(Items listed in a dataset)
[Start of Attachment]

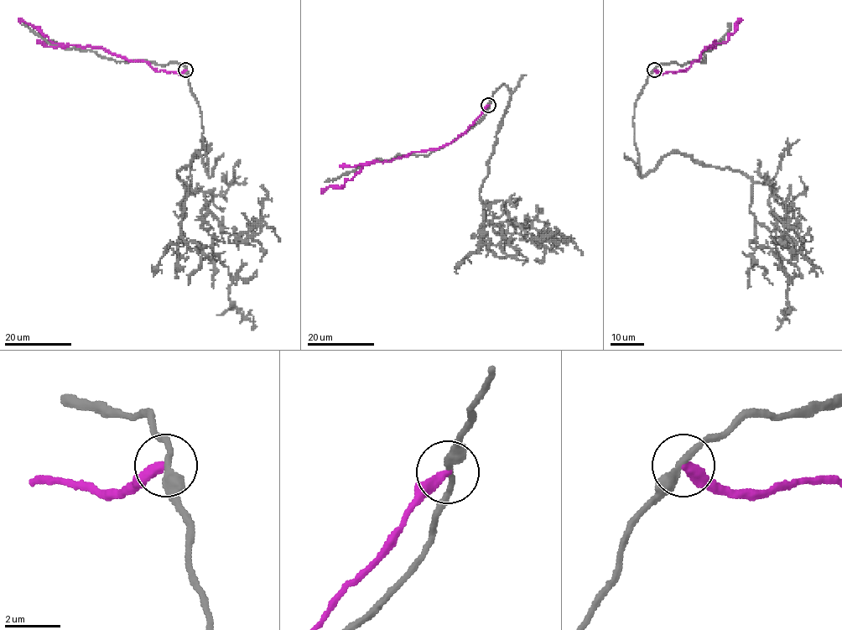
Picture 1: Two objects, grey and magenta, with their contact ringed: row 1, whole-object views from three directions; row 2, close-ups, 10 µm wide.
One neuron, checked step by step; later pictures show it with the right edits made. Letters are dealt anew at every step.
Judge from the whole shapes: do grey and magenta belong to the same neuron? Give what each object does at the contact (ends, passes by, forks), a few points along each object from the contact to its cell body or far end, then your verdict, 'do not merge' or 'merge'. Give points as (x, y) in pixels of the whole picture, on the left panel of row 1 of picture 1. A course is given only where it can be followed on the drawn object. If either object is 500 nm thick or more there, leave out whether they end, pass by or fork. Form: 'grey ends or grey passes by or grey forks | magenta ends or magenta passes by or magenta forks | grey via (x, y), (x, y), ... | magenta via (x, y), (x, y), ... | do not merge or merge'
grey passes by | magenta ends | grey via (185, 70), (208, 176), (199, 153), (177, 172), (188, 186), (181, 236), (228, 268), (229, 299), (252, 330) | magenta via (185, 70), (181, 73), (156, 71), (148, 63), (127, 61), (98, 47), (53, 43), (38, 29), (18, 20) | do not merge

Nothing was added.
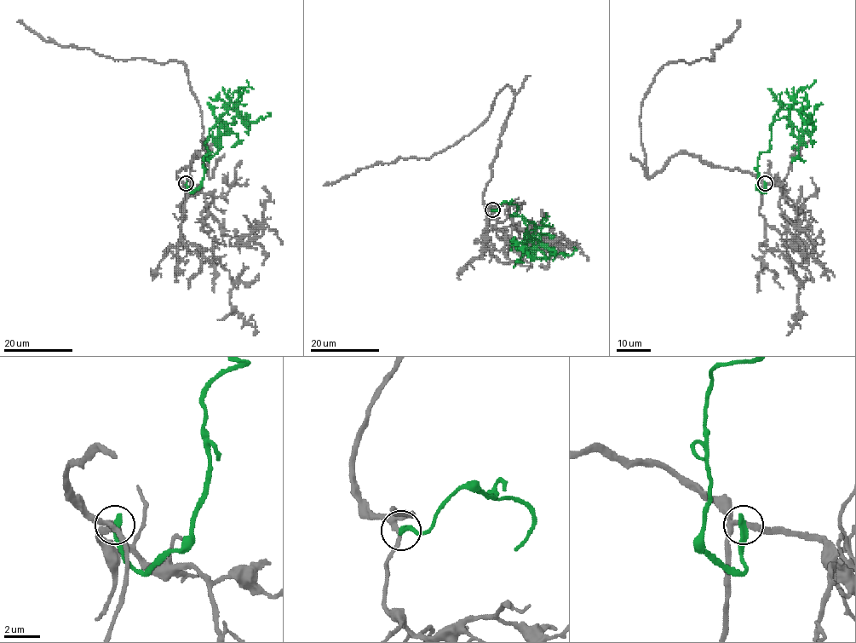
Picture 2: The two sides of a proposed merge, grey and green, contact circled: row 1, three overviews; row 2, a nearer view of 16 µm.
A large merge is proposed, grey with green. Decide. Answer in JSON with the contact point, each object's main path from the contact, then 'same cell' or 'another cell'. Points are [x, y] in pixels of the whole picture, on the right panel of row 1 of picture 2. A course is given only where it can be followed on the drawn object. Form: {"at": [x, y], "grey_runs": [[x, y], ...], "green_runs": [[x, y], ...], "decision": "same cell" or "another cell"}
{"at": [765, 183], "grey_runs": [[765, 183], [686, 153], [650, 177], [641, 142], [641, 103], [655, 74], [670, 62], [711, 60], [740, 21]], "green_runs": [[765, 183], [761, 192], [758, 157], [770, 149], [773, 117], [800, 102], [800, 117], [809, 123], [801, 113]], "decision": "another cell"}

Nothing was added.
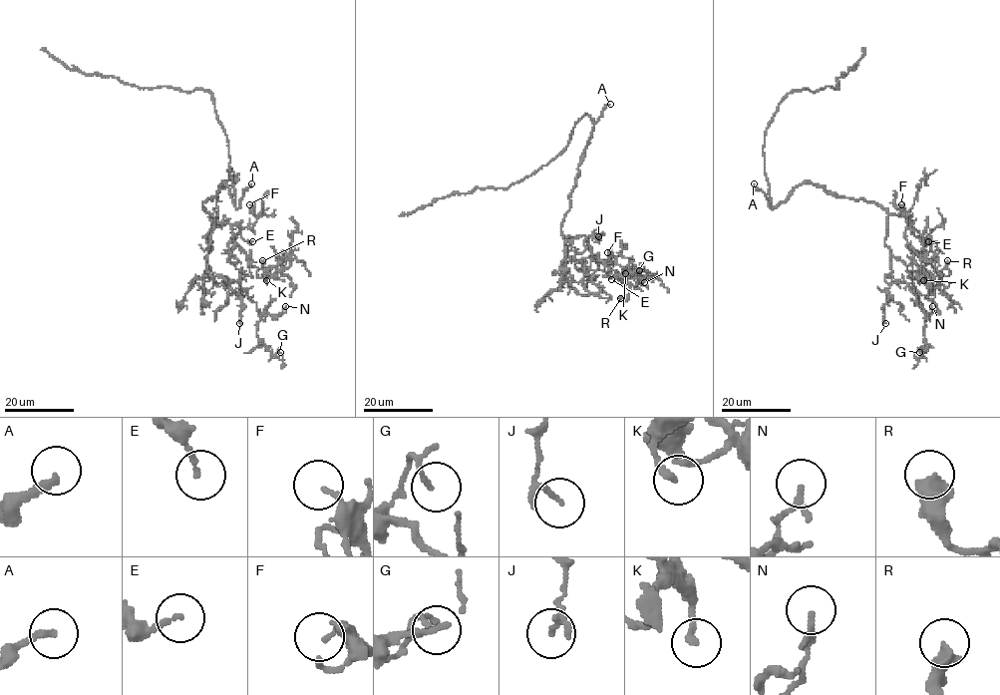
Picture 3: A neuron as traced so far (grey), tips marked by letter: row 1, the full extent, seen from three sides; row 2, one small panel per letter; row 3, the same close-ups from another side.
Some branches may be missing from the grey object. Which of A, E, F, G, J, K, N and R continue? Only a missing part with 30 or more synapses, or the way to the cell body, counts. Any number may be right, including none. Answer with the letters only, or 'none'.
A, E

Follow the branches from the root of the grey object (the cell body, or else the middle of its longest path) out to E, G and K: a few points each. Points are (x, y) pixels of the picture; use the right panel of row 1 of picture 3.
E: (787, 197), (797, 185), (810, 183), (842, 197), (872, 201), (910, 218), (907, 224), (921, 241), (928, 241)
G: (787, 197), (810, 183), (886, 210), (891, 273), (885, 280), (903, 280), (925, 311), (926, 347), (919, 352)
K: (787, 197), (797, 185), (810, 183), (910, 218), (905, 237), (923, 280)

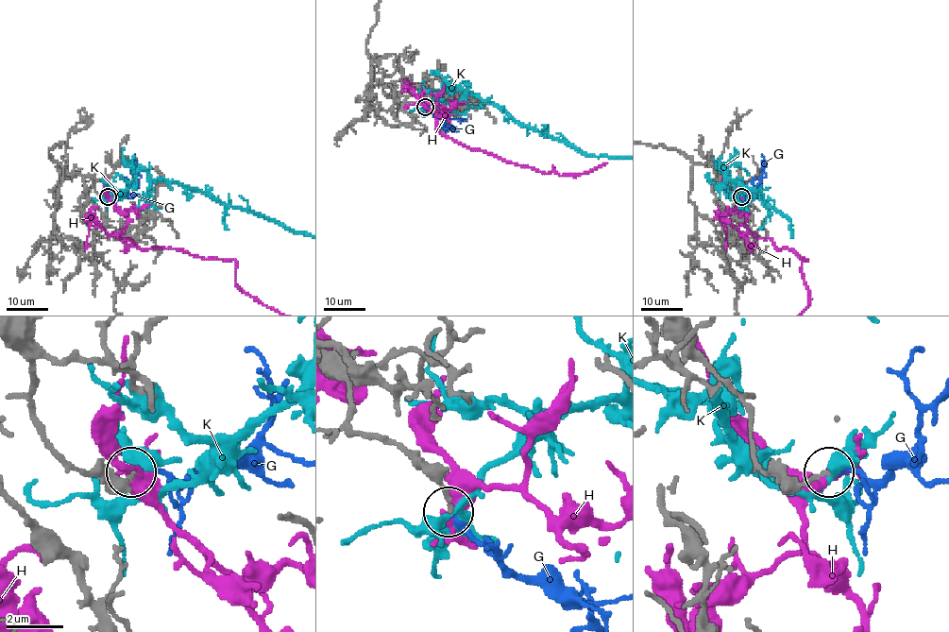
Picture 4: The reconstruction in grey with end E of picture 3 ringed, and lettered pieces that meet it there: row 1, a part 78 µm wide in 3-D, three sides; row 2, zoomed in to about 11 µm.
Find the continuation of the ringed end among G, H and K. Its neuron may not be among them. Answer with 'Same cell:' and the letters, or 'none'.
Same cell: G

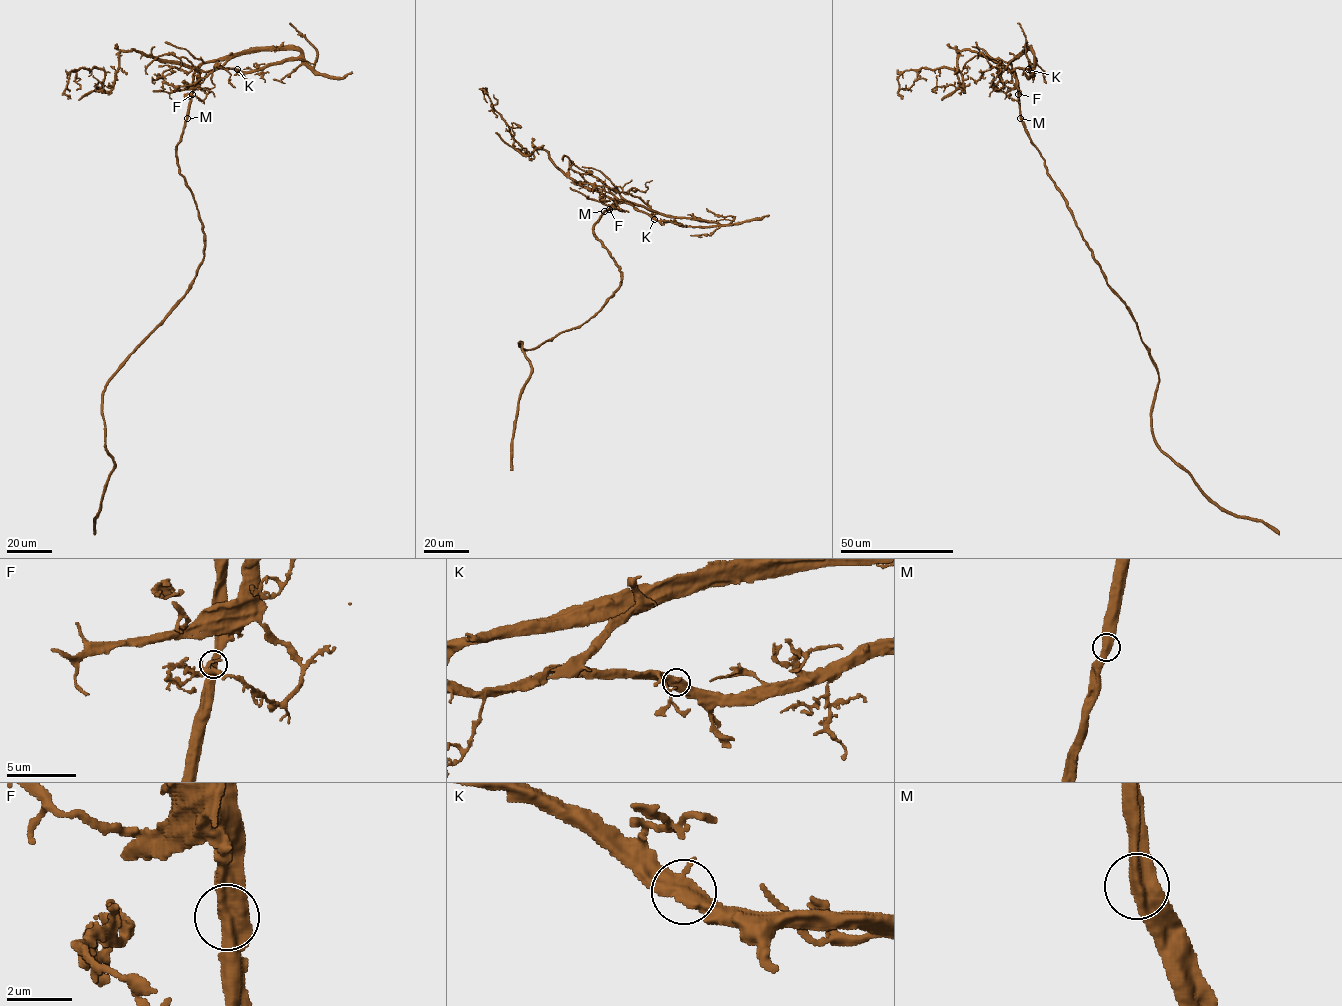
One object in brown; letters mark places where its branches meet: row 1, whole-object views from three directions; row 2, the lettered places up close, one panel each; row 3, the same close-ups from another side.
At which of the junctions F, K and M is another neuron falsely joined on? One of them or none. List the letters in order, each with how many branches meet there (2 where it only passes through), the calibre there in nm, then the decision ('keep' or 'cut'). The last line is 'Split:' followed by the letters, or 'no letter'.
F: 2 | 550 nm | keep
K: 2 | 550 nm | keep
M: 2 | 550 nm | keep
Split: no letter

[End of Attachment]

Exercise:
Repeat, exactly and in full, every entry in the data, but not the pictures.

Answer space:
Picture 1: Two objects, grey and magenta, with their contact ringed: row 1, whole-object views from three directions; row 2, close-ups, 10 µm wide.
One neuron, checked step by step; later pictures show it with the right edits made. Letters are dealt anew at every step.
Judge from the whole shapes: do grey and magenta belong to the same neuron? Give what each object does at the contact (ends, passes by, forks), a few points along each object from the contact to its cell body or far end, then your verdict, 'do not merge' or 'merge'. Give points as (x, y) in pixels of the whole picture, on the left panel of row 1 of picture 1. A course is given only where it can be followed on the drawn object. If either object is 500 nm thick or more there, leave out whether they end, pass by or fork. Form: 'grey ends or grey passes by or grey forks | magenta ends or magenta passes by or magenta forks | grey via (x, y), (x, y), ... | magenta via (x, y), (x, y), ... | do not merge or merge'
grey passes by | magenta ends | grey via (185, 70), (208, 176), (199, 153), (177, 172), (188, 186), (181, 236), (228, 268), (229, 299), (252, 330) | magenta via (185, 70), (181, 73), (156, 71), (148, 63), (127, 61), (98, 47), (53, 43), (38, 29), (18, 20) | do not merge

Nothing was added.
Picture 2: The two sides of a proposed merge, grey and green, contact circled: row 1, three overviews; row 2, a nearer view of 16 µm.
A large merge is proposed, grey with green. Decide. Answer in JSON with the contact point, each object's main path from the contact, then 'same cell' or 'another cell'. Points are [x, y] in pixels of the whole picture, on the right panel of row 1 of picture 2. A course is given only where it can be followed on the drawn object. Form: {"at": [x, y], "grey_runs": [[x, y], ...], "green_runs": [[x, y], ...], "decision": "same cell" or "another cell"}
{"at": [765, 183], "grey_runs": [[765, 183], [686, 153], [650, 177], [641, 142], [641, 103], [655, 74], [670, 62], [711, 60], [740, 21]], "green_runs": [[765, 183], [761, 192], [758, 157], [770, 149], [773, 117], [800, 102], [800, 117], [809, 123], [801, 113]], "decision": "another cell"}

Nothing was added.
Picture 3: A neuron as traced so far (grey), tips marked by letter: row 1, the full extent, seen from three sides; row 2, one small panel per letter; row 3, the same close-ups from another side.
Some branches may be missing from the grey object. Which of A, E, F, G, J, K, N and R continue? Only a missing part with 30 or more synapses, or the way to the cell body, counts. Any number may be right, including none. Answer with the letters only, or 'none'.
A, E

Follow the branches from the root of the grey object (the cell body, or else the middle of its longest path) out to E, G and K: a few points each. Points are (x, y) pixels of the picture; use the right panel of row 1 of picture 3.
E: (787, 197), (797, 185), (810, 183), (842, 197), (872, 201), (910, 218), (907, 224), (921, 241), (928, 241)
G: (787, 197), (810, 183), (886, 210), (891, 273), (885, 280), (903, 280), (925, 311), (926, 347), (919, 352)
K: (787, 197), (797, 185), (810, 183), (910, 218), (905, 237), (923, 280)

Picture 4: The reconstruction in grey with end E of picture 3 ringed, and lettered pieces that meet it there: row 1, a part 78 µm wide in 3-D, three sides; row 2, zoomed in to about 11 µm.
Find the continuation of the ringed end among G, H and K. Its neuron may not be among them. Answer with 'Same cell:' and the letters, or 'none'.
Same cell: G

One object in brown; letters mark places where its branches meet: row 1, whole-object views from three directions; row 2, the lettered places up close, one panel each; row 3, the same close-ups from another side.
At which of the junctions F, K and M is another neuron falsely joined on? One of them or none. List the letters in order, each with how many branches meet there (2 where it only passes through), the calibre there in nm, then the decision ('keep' or 'cut'). The last line is 'Split:' followed by the letters, or 'no letter'.
F: 2 | 550 nm | keep
K: 2 | 550 nm | keep
M: 2 | 550 nm | keep
Split: no letter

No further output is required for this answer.